What is the demand for such articles? It’s likely driven by a kind of artisanal impulse for reassurance that our favorite jokes are authentic. Now that memes have become so popular, we viewers are invested in knowing where they came from and how they reached us. Pinning memes down has become a kind of cultural arms race.

As much as we struggle to keep up with it, the task of comprehensively documenting memes is impossible. Know Your Meme and Encyclopedia Dramatica are useful as barometers of Internet culture that provide a detailed sense of what’s going on in Web communities as it happens, thanks to their crowd-sourced network of contributors. But the absurdity of the attempt is underlined by a Wikipedia article I recently stumbled upon, titled “List of Internet phenomena.” It categorizes the wide genre of things that happen online into subsections like “Images” (LOLcat, Goatse.cx), “Video” (Two Girls, One Cup), and “Other Phenomena” (Creepypasta).

The list will forever be outdated. It fails to live up to its grand title. Thankfully, it also admits it. At the top is a warning: “This is an incomplete list that may never be able to satisfy particular standards for completeness.”

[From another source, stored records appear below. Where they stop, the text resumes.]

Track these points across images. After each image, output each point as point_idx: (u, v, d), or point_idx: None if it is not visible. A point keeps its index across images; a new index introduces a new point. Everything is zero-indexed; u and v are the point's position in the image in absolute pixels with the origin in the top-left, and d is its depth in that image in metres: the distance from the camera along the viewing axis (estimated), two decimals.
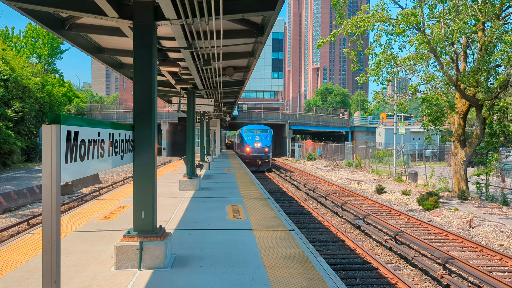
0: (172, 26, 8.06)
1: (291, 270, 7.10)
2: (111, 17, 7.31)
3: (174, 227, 10.39)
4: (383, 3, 22.81)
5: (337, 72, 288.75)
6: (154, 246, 6.99)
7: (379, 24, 23.16)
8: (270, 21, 8.87)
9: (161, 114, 66.35)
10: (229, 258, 7.74)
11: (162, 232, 7.34)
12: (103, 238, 9.15)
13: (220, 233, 9.82)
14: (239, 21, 9.54)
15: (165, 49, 11.21)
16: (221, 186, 18.97)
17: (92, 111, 71.28)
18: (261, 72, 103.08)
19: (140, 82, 7.18)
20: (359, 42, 24.87)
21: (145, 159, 7.11)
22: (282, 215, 12.04)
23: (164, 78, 15.83)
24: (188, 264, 7.37)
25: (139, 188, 7.12)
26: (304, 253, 8.15)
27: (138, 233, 7.09)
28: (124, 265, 6.94)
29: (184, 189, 17.23)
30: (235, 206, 13.53)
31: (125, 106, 78.23)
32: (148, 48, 7.20)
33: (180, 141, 78.32)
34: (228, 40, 10.44)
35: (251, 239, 9.24)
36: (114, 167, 6.13)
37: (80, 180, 25.99)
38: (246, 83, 18.85)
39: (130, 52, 11.92)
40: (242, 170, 28.57)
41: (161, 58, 11.69)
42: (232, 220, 11.30)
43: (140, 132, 7.10)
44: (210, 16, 7.84)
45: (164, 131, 67.42)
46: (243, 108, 76.89)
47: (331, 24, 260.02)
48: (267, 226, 10.58)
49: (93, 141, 5.14)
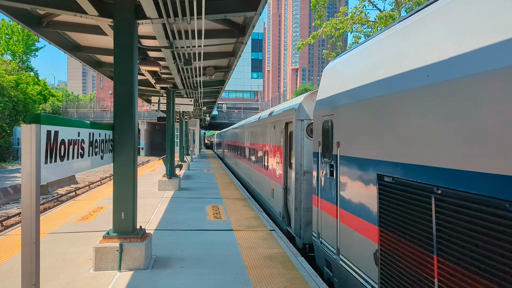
0: (153, 25, 7.99)
1: (272, 270, 7.12)
2: (90, 15, 7.21)
3: (154, 227, 10.29)
4: (362, 6, 23.13)
5: (316, 73, 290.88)
6: (134, 247, 6.91)
7: (358, 26, 23.47)
8: (252, 22, 8.89)
9: (139, 114, 65.52)
10: (211, 259, 7.71)
11: (142, 233, 7.28)
12: (81, 240, 9.00)
13: (201, 233, 9.78)
14: (221, 21, 9.53)
15: (146, 48, 11.09)
16: (201, 187, 18.88)
17: (68, 110, 69.85)
18: (241, 72, 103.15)
19: (120, 81, 7.10)
20: (338, 43, 25.14)
21: (125, 159, 7.04)
22: (262, 215, 12.07)
23: (143, 77, 15.66)
24: (169, 265, 7.31)
25: (119, 188, 7.04)
26: (285, 253, 8.19)
27: (118, 234, 7.00)
28: (103, 266, 6.84)
29: (163, 189, 17.09)
30: (215, 206, 13.50)
31: (103, 105, 76.94)
32: (129, 47, 7.13)
33: (158, 141, 77.54)
34: (209, 40, 10.41)
35: (232, 239, 9.24)
36: (94, 168, 6.04)
37: (55, 180, 25.47)
38: (227, 83, 18.81)
39: (109, 50, 11.75)
40: (222, 170, 28.49)
41: (141, 57, 11.57)
42: (213, 220, 11.27)
43: (120, 132, 7.02)
44: (192, 16, 7.80)
45: (142, 131, 66.62)
46: (222, 108, 76.75)
47: (310, 25, 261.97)
48: (247, 226, 10.59)
49: (73, 141, 5.05)
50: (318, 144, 7.48)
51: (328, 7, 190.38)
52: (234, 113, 74.99)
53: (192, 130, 47.45)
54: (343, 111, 6.23)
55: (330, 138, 6.75)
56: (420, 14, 4.35)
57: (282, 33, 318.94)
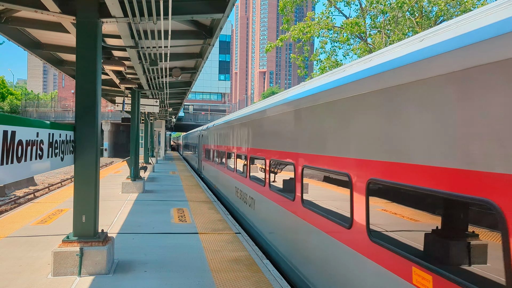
0: (118, 24, 7.83)
1: (237, 273, 7.10)
2: (52, 11, 6.98)
3: (116, 231, 10.06)
4: (328, 11, 23.51)
5: (283, 76, 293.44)
6: (96, 252, 6.72)
7: (324, 31, 23.85)
8: (220, 24, 8.86)
9: (103, 114, 64.06)
10: (175, 263, 7.60)
11: (104, 236, 7.09)
12: (39, 244, 8.67)
13: (165, 237, 9.63)
14: (188, 22, 9.45)
15: (110, 47, 10.86)
16: (166, 189, 18.62)
17: (27, 109, 67.44)
18: (208, 74, 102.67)
19: (82, 80, 6.90)
20: (305, 48, 25.45)
21: (87, 161, 6.84)
22: (228, 218, 12.02)
23: (107, 77, 15.33)
24: (131, 270, 7.15)
25: (80, 190, 6.84)
26: (251, 256, 8.18)
27: (78, 238, 6.79)
28: (62, 272, 6.61)
29: (127, 191, 16.74)
30: (180, 209, 13.34)
31: (64, 104, 74.70)
32: (92, 46, 6.94)
33: (122, 142, 76.03)
34: (176, 40, 10.31)
35: (197, 242, 9.15)
36: (54, 169, 5.84)
37: (13, 182, 24.48)
38: (193, 84, 18.67)
39: (72, 49, 11.42)
40: (188, 173, 28.23)
41: (105, 56, 11.32)
42: (178, 223, 11.13)
43: (82, 132, 6.82)
44: (158, 16, 7.69)
45: (106, 132, 65.16)
46: (189, 110, 76.11)
47: (278, 29, 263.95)
48: (213, 229, 10.52)
49: (31, 141, 4.86)
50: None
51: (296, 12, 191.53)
52: (201, 114, 74.49)
53: (158, 131, 46.82)
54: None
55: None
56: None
57: (250, 36, 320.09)
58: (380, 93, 4.39)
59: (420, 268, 3.65)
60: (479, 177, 3.07)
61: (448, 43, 3.54)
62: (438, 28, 4.24)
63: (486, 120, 3.05)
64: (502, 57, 2.92)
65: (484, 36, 3.14)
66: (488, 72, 3.04)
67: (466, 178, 3.20)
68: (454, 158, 3.31)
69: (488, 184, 3.00)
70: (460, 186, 3.25)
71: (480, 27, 3.29)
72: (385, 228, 4.30)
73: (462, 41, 3.37)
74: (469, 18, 3.76)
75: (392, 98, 4.14)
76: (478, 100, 3.12)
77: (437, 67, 3.55)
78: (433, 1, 20.99)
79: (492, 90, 3.01)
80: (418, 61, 3.80)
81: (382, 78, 4.38)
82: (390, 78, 4.22)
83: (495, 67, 2.98)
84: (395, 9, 21.24)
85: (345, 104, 5.17)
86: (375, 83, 4.52)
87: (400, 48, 4.62)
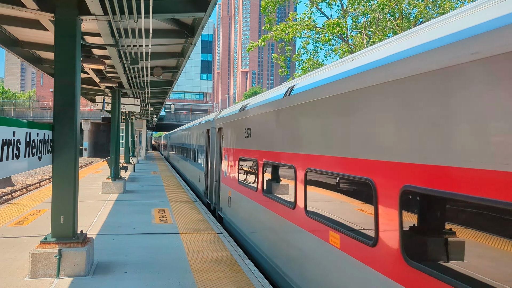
0: (98, 22, 7.72)
1: (219, 273, 7.07)
2: (30, 8, 6.83)
3: (96, 232, 9.92)
4: (310, 12, 23.65)
5: (265, 76, 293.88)
6: (74, 253, 6.62)
7: (306, 32, 23.97)
8: (201, 23, 8.82)
9: (82, 113, 63.13)
10: (156, 263, 7.54)
11: (83, 237, 6.98)
12: (16, 245, 8.49)
13: (146, 237, 9.54)
14: (170, 21, 9.37)
15: (90, 46, 10.70)
16: (146, 189, 18.45)
17: (4, 108, 66.02)
18: (190, 73, 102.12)
19: (61, 79, 6.78)
20: (287, 48, 25.55)
21: (66, 161, 6.73)
22: (210, 218, 11.98)
23: (87, 75, 15.09)
24: (111, 271, 7.06)
25: (59, 191, 6.72)
26: (232, 256, 8.16)
27: (56, 239, 6.67)
28: (40, 273, 6.48)
29: (107, 192, 16.53)
30: (161, 209, 13.24)
31: (43, 103, 73.37)
32: (71, 44, 6.82)
33: (103, 142, 75.04)
34: (157, 39, 10.21)
35: (179, 243, 9.09)
36: (32, 169, 5.73)
37: None
38: (175, 83, 18.54)
39: (50, 46, 11.21)
40: (169, 173, 28.03)
41: (85, 54, 11.14)
42: (159, 224, 11.04)
43: (60, 132, 6.70)
44: (139, 14, 7.60)
45: (85, 131, 64.22)
46: (170, 109, 75.55)
47: (260, 29, 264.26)
48: (195, 229, 10.47)
49: (7, 141, 4.75)
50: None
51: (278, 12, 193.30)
52: (182, 114, 74.04)
53: (139, 131, 46.36)
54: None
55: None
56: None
57: (232, 36, 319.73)
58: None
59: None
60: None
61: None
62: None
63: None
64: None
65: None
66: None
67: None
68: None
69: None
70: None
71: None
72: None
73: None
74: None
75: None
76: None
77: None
78: (413, 4, 21.32)
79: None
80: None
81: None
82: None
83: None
84: (376, 10, 21.50)
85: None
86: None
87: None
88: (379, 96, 4.13)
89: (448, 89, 3.20)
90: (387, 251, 3.89)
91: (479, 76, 2.91)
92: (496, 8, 3.02)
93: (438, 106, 3.30)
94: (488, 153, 2.80)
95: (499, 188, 2.69)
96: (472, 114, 2.95)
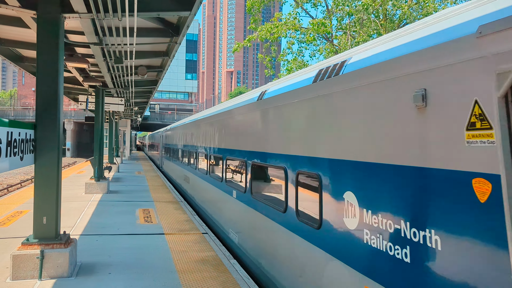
0: (82, 20, 7.62)
1: (204, 274, 7.05)
2: (11, 5, 6.72)
3: (80, 232, 9.79)
4: (295, 12, 23.73)
5: (250, 76, 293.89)
6: (57, 254, 6.52)
7: (292, 32, 24.05)
8: (186, 22, 8.77)
9: (65, 113, 62.27)
10: (140, 264, 7.47)
11: (66, 238, 6.88)
12: None
13: (130, 238, 9.45)
14: (154, 20, 9.30)
15: (73, 44, 10.55)
16: (131, 189, 18.28)
17: None
18: (175, 72, 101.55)
19: (44, 78, 6.67)
20: (273, 48, 25.59)
21: (48, 161, 6.62)
22: (195, 218, 11.93)
23: (70, 74, 14.88)
24: (95, 272, 6.97)
25: (41, 191, 6.61)
26: (218, 256, 8.14)
27: (39, 240, 6.56)
28: (22, 275, 6.37)
29: (90, 192, 16.33)
30: (146, 210, 13.13)
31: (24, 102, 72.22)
32: (53, 42, 6.72)
33: (86, 142, 74.11)
34: (142, 38, 10.12)
35: (163, 243, 9.03)
36: (13, 169, 5.62)
37: None
38: (160, 83, 18.42)
39: (32, 45, 11.03)
40: (154, 173, 27.83)
41: (68, 53, 10.98)
42: (143, 224, 10.95)
43: (43, 131, 6.59)
44: (124, 13, 7.53)
45: (68, 131, 63.40)
46: (155, 109, 75.02)
47: (245, 29, 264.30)
48: (179, 230, 10.41)
49: None
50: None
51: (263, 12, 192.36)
52: (167, 114, 73.60)
53: (123, 131, 45.94)
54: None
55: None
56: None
57: (217, 35, 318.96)
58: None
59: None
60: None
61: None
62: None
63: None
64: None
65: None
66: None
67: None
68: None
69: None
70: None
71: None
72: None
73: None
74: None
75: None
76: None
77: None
78: (397, 5, 21.56)
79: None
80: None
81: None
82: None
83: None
84: (361, 11, 21.68)
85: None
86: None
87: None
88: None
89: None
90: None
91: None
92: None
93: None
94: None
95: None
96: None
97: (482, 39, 2.67)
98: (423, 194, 3.16)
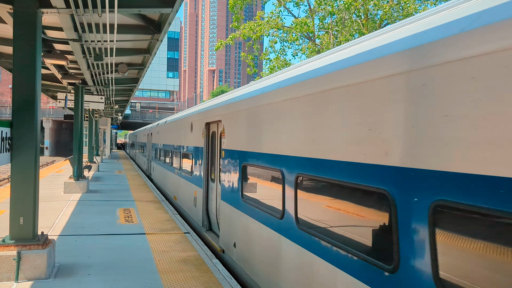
0: (60, 15, 7.44)
1: (186, 274, 6.97)
2: None
3: (58, 233, 9.58)
4: (278, 11, 23.74)
5: (233, 75, 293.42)
6: (35, 255, 6.35)
7: (274, 31, 24.06)
8: (168, 19, 8.66)
9: (43, 111, 61.00)
10: (121, 265, 7.34)
11: (44, 239, 6.71)
12: None
13: (111, 238, 9.30)
14: (136, 16, 9.15)
15: (51, 40, 10.30)
16: (111, 189, 18.02)
17: None
18: (156, 71, 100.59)
19: (20, 75, 6.49)
20: (255, 46, 25.55)
21: (25, 160, 6.45)
22: (177, 217, 11.81)
23: (48, 71, 14.56)
24: (74, 273, 6.82)
25: (18, 191, 6.43)
26: (200, 255, 8.07)
27: (15, 241, 6.39)
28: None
29: (69, 191, 16.02)
30: (126, 209, 12.95)
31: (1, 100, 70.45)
32: (31, 38, 6.54)
33: (65, 140, 72.86)
34: (122, 35, 9.96)
35: (145, 243, 8.90)
36: None
37: None
38: (141, 81, 18.20)
39: (9, 40, 10.74)
40: (135, 172, 27.52)
41: (46, 49, 10.71)
42: (124, 224, 10.79)
43: (19, 129, 6.41)
44: (104, 8, 7.38)
45: (47, 129, 62.12)
46: (136, 107, 74.14)
47: (228, 27, 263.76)
48: (161, 229, 10.29)
49: None
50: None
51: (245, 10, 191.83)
52: (148, 112, 72.84)
53: (103, 129, 45.31)
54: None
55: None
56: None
57: (199, 34, 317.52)
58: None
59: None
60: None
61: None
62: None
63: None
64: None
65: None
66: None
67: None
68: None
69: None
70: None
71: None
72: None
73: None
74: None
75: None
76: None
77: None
78: (378, 5, 21.75)
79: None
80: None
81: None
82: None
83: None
84: (342, 11, 21.81)
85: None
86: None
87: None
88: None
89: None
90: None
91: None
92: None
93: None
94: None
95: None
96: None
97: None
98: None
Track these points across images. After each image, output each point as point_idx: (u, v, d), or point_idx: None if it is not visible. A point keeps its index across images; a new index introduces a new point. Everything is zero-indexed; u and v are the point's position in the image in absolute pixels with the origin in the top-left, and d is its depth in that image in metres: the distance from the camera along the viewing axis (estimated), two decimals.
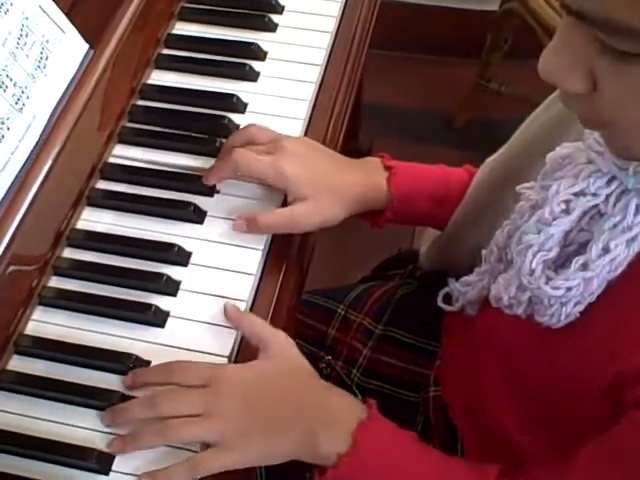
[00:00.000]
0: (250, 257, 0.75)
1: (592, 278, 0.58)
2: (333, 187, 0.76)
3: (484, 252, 0.71)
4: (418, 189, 0.81)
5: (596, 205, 0.59)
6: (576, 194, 0.60)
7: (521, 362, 0.68)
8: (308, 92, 0.87)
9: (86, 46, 0.76)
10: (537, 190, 0.63)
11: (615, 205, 0.58)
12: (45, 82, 0.72)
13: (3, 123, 0.67)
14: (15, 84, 0.69)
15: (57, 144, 0.72)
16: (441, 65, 1.91)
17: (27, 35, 0.70)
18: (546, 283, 0.60)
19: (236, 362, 0.69)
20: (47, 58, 0.72)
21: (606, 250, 0.57)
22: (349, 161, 0.81)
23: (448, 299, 0.77)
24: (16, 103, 0.69)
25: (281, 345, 0.68)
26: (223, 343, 0.70)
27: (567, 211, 0.60)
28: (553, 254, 0.61)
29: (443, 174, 0.83)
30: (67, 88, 0.74)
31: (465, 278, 0.74)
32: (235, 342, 0.70)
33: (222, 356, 0.69)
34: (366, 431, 0.64)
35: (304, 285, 0.81)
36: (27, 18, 0.70)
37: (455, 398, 0.78)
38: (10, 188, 0.68)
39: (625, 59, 0.47)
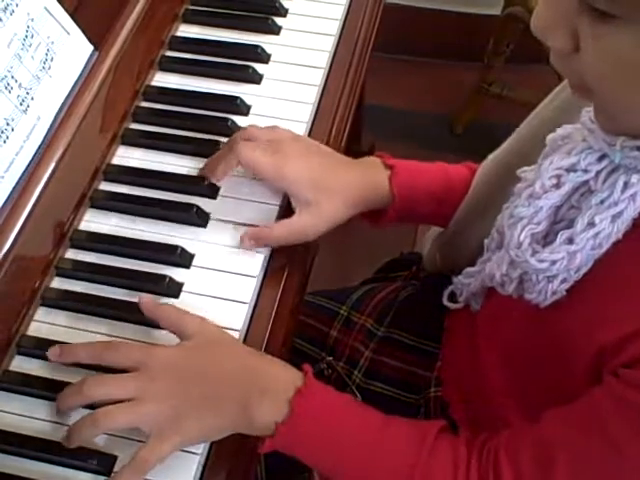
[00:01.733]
0: (252, 259, 0.75)
1: (576, 252, 0.59)
2: (335, 189, 0.76)
3: (486, 241, 0.71)
4: (420, 187, 0.81)
5: (587, 182, 0.60)
6: (567, 169, 0.60)
7: (519, 348, 0.69)
8: (311, 95, 0.87)
9: (91, 47, 0.77)
10: (535, 170, 0.64)
11: (605, 182, 0.58)
12: (50, 83, 0.72)
13: (8, 124, 0.68)
14: (20, 85, 0.69)
15: (61, 145, 0.72)
16: (443, 69, 1.91)
17: (32, 36, 0.70)
18: (532, 255, 0.61)
19: None
20: (52, 59, 0.72)
21: (591, 224, 0.58)
22: (349, 161, 0.80)
23: (453, 298, 0.78)
24: (21, 104, 0.69)
25: (198, 325, 0.67)
26: None
27: (558, 186, 0.61)
28: (541, 228, 0.61)
29: (443, 171, 0.83)
30: (71, 89, 0.74)
31: (467, 269, 0.74)
32: None
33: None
34: (303, 398, 0.64)
35: (307, 287, 0.81)
36: (32, 19, 0.71)
37: (455, 397, 0.78)
38: (14, 189, 0.68)
39: (602, 19, 0.48)
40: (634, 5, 0.46)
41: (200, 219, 0.77)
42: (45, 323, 0.72)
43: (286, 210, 0.78)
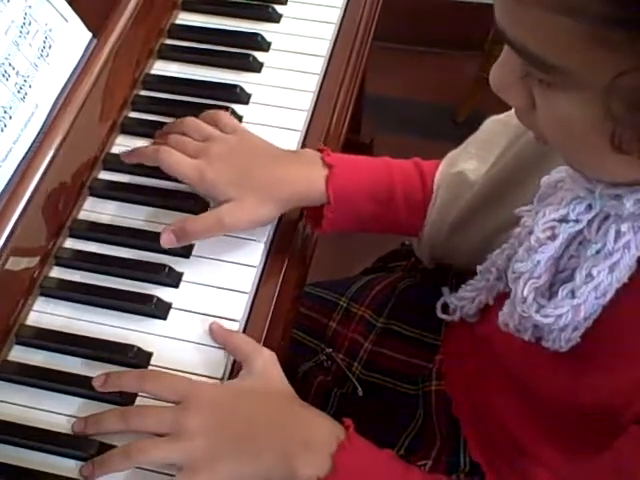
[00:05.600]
0: (253, 249, 0.75)
1: (579, 305, 0.58)
2: (257, 186, 0.74)
3: (479, 268, 0.70)
4: (360, 189, 0.77)
5: (582, 231, 0.59)
6: (560, 220, 0.59)
7: (518, 370, 0.68)
8: (312, 83, 0.86)
9: (89, 35, 0.76)
10: (532, 216, 0.63)
11: (598, 231, 0.57)
12: (48, 71, 0.71)
13: (5, 112, 0.67)
14: (18, 73, 0.68)
15: (59, 133, 0.72)
16: (444, 58, 1.90)
17: (30, 24, 0.70)
18: (537, 311, 0.60)
19: None
20: (50, 47, 0.72)
21: (590, 276, 0.57)
22: (284, 157, 0.77)
23: (446, 307, 0.77)
24: (18, 92, 0.68)
25: (265, 363, 0.67)
26: None
27: (553, 237, 0.60)
28: (543, 281, 0.60)
29: (387, 171, 0.79)
30: (70, 77, 0.74)
31: (461, 293, 0.73)
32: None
33: (224, 348, 0.69)
34: (345, 453, 0.63)
35: (307, 277, 0.80)
36: (30, 6, 0.70)
37: (457, 392, 0.78)
38: (12, 178, 0.68)
39: (547, 86, 0.48)
40: (567, 76, 0.46)
41: (200, 208, 0.76)
42: (44, 313, 0.71)
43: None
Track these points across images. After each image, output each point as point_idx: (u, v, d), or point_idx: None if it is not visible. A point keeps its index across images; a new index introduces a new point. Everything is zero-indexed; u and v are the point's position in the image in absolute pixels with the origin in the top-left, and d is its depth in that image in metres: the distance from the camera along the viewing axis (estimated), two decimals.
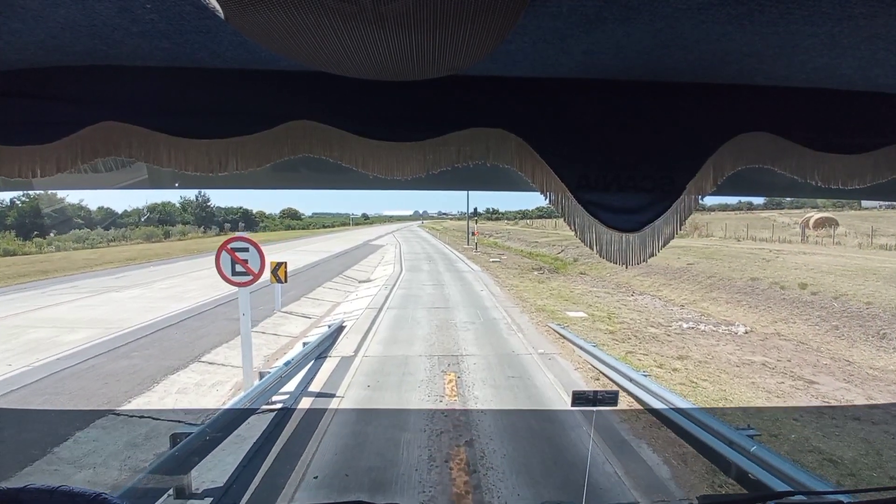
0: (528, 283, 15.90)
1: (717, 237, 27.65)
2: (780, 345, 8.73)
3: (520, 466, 3.92)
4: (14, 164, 0.93)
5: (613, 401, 1.11)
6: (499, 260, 23.61)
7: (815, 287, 11.56)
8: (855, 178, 1.05)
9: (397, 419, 4.88)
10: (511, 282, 16.17)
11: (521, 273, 18.86)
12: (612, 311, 11.39)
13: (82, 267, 20.66)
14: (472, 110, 1.01)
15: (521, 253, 28.10)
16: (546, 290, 14.57)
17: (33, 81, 0.93)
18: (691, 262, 16.74)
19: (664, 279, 15.47)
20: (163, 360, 6.96)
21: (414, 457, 3.99)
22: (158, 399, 5.58)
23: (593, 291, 14.58)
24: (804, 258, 15.26)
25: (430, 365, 6.70)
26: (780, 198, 40.07)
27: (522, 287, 14.95)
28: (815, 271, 13.02)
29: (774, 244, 21.73)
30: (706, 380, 6.52)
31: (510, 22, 0.65)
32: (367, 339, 8.28)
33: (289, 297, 11.75)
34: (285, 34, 0.64)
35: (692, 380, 6.47)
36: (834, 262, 14.19)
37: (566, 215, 1.03)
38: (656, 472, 3.90)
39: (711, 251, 18.93)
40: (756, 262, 15.36)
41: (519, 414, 5.20)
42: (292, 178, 1.39)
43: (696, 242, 24.01)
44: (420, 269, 20.04)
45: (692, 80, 1.03)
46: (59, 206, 41.47)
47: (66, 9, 0.74)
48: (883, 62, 0.89)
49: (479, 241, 33.78)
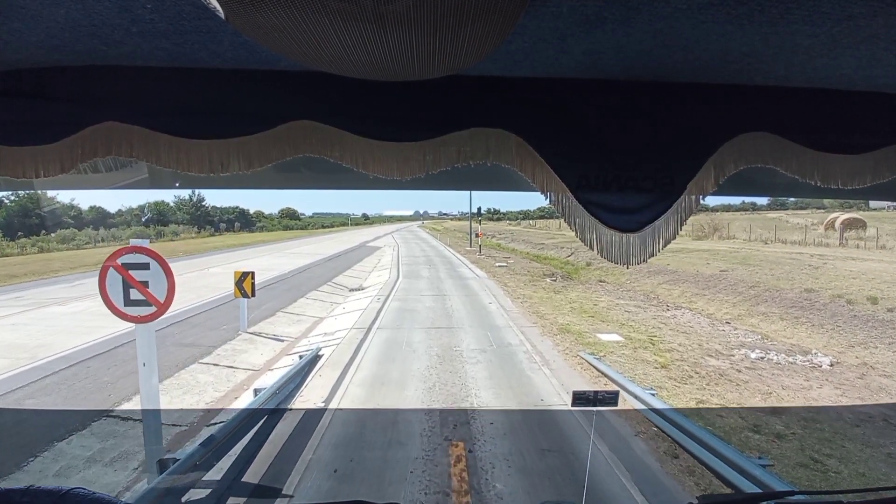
0: (543, 293, 15.32)
1: (740, 239, 27.95)
2: (886, 385, 7.53)
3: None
4: (17, 165, 1.05)
5: (614, 401, 1.21)
6: (505, 265, 23.29)
7: (891, 301, 10.76)
8: (855, 178, 1.17)
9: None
10: (523, 291, 15.65)
11: (531, 280, 18.37)
12: (652, 333, 10.35)
13: (57, 270, 20.63)
14: (472, 110, 1.12)
15: (527, 256, 28.33)
16: (564, 302, 13.92)
17: (33, 81, 1.05)
18: (724, 269, 16.30)
19: (696, 288, 15.04)
20: (51, 423, 5.35)
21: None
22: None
23: (620, 304, 13.83)
24: (856, 265, 14.82)
25: (430, 426, 5.30)
26: (783, 198, 40.42)
27: (537, 298, 14.26)
28: (878, 281, 12.29)
29: (808, 247, 21.74)
30: (839, 459, 4.62)
31: (510, 22, 0.74)
32: (346, 377, 6.97)
33: (263, 312, 11.32)
34: (285, 34, 0.74)
35: (823, 466, 4.50)
36: (894, 269, 13.80)
37: (566, 215, 1.15)
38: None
39: (743, 255, 18.72)
40: (802, 270, 14.89)
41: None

President Obama and McKayla Maroney imitate the McKayla Is Not Impressed meme. Photo via Wikimedia Commons

The Wikipedia list reminds me of a short story by the writer Jorge Luis Borges, who might be a patron saint of the Internet for his investigation into concepts infinite in their complexity. In the 1946 story “On Exactitude in Science,” Borges recounts the tale of a map-making effort so detailed that “the map of a single Province occupied the entirety of a City, and the map of the Empire, the entirety of a Province.” Eventually, even those enormous maps weren’t enough. The map-makers “struck a Map of the Empire whose size was that of the Empire, and which coincided point for point with it.” Later generations, of course, “saw that that vast Map was Useless”—to look at the map was also to inhabit what it described in the real world, and thus obviate the need for a map. 

Wikipedia-style dictionaries of memes are just such maps of the world the size of the world. If given unlimited resources, they would encompass and replace the entirety of the Internet with its own replica. And when we can already see the fruits of meme culture all around us, what’s the point? Memes aren’t just covered by the mainstream media, they are mainstream media. The Kermit Sips Tea meme showed up in a sports arena. Doge crept into Seamless ads and GOP tweets, and onto a Hot Topic shirt

wow. such obamacare funding. oppose ted cruz. pic.twitter.com/bIgXNNpimi

— Rep. Steve Stockman (@StockmanSenate) December 23, 2013

Internet culture was once “this place that no one else really valued except for the community that created it,” Cheese told me. “Everyone else kind of dismissed it.”  Now, the status of Internet memes has risen to the point that it’s harder to ignore them than it is to embrace and understand them. Everybody gets Grumpy Cat. Members of the communities that created it are even likely to be annoyed by its omnipresence.

If memes were once labeled, like Cheese said, as folk art, then now they might be described at least as pop art, a visual culture that adapts itself to its surroundings and spreads its influence in any form it can. Memes and their creators are celebrities that have moved far beyond the tight circles of Internet creators who made them famous. The publications that track them—Know Your Meme, Encyclopedia Dramatica, even Vox, of late—are less dictionaries than they are gossip sites, endlessly debating the latest cool thing. Until another media platform surpasses the Internet, it’s also unlikely that this transition will reverse.

The fundamental goal of Know Your Meme is “trying to figure out what’s worth documenting,” Cheese said. “What is meaningful and what isn’t is a really hard question to answer and one that [the site is] trying to figure out.” I must point out that this problem is far from unique to Internet memes. In fact, it’s the driving debate of culture itself, of which memes are just a small part.